Submitted by bo_peng t3_yxt8sa in MachineLearning
Hi everyone. I have finished training RWKV-4 7B (an attention-free RNN LLM) and it can match GPT-J (6B params) performance. Maybe RNN is already all you need :)
These are RWKV BF16 numbers. RWKV 3B is better than GPT-neo 2.7B on everything (smaller RWKV lags behind on LAMBADA). Note GPT-J is using rotary and thus quite better than GPT-neo, so I expect RWKV to surpass it when both are at 14B.

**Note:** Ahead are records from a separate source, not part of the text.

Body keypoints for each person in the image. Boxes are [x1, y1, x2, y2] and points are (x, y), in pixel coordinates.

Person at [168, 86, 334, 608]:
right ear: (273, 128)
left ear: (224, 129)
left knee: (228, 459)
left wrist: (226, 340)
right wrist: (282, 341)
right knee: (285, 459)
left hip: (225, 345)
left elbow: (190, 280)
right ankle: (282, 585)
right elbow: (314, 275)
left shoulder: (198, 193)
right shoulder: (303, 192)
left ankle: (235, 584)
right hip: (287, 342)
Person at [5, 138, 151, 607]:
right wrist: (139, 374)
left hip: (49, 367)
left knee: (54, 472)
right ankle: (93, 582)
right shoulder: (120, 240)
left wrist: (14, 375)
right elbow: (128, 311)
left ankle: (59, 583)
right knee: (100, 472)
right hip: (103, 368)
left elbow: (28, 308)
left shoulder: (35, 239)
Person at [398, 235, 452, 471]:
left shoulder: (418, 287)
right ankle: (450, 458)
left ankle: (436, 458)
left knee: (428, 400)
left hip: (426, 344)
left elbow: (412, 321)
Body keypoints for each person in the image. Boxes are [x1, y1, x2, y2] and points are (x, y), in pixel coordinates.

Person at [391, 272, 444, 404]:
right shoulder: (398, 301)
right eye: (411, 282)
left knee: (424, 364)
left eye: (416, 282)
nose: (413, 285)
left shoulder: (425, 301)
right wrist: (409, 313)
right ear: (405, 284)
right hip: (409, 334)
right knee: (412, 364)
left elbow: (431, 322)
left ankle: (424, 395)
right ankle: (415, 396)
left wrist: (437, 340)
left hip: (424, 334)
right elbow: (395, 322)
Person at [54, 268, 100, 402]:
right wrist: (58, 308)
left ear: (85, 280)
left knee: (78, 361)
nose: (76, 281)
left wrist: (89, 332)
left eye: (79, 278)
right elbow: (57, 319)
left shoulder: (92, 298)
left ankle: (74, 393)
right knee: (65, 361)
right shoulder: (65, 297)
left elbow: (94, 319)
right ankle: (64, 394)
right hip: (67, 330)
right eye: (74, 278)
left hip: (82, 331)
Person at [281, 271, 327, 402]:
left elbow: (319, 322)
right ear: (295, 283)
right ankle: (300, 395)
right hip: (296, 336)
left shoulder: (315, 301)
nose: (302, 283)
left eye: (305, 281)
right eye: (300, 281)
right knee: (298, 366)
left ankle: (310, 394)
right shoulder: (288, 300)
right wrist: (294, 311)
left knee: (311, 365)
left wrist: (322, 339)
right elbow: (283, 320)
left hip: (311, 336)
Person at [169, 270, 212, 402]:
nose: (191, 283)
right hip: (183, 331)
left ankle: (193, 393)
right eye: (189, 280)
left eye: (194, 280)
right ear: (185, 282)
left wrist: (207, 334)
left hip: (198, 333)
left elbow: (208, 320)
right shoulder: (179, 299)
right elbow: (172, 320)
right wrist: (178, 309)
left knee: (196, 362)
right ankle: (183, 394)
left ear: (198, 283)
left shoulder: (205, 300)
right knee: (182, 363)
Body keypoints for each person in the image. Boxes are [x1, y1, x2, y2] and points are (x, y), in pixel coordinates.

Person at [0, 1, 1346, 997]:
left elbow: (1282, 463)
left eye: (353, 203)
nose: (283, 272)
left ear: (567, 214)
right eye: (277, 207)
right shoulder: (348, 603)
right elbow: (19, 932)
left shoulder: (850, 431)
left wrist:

Previous discussion: https://www.reddit.com/r/MachineLearning/comments/xfup9f/r_rwkv4_scaling_rnn_to_7b_params_and_beyond_with/
RWKV has both RNN & GPT mode. The RNN mode is great for inference. The GPT mode is great for training. Both modes are faster than usual transformer and saves VRAM, because the self-attention mechanism is replaced by simpler (almost linear) formulas. Moreover the hidden state is tiny in the RNN mode and you can use it as an embedding of the whole context.
Github: https://github.com/BlinkDL/RWKV-LM
Checkpt: https://huggingface.co/BlinkDL/rwkv-4-pile-7b
14B in progress (thanks to EleutherAI and Stability). Nice spike-free loss curves:
ChuckSeven t1_iwqey5x wrote
what is the size of the opt model you are comparing with in that table?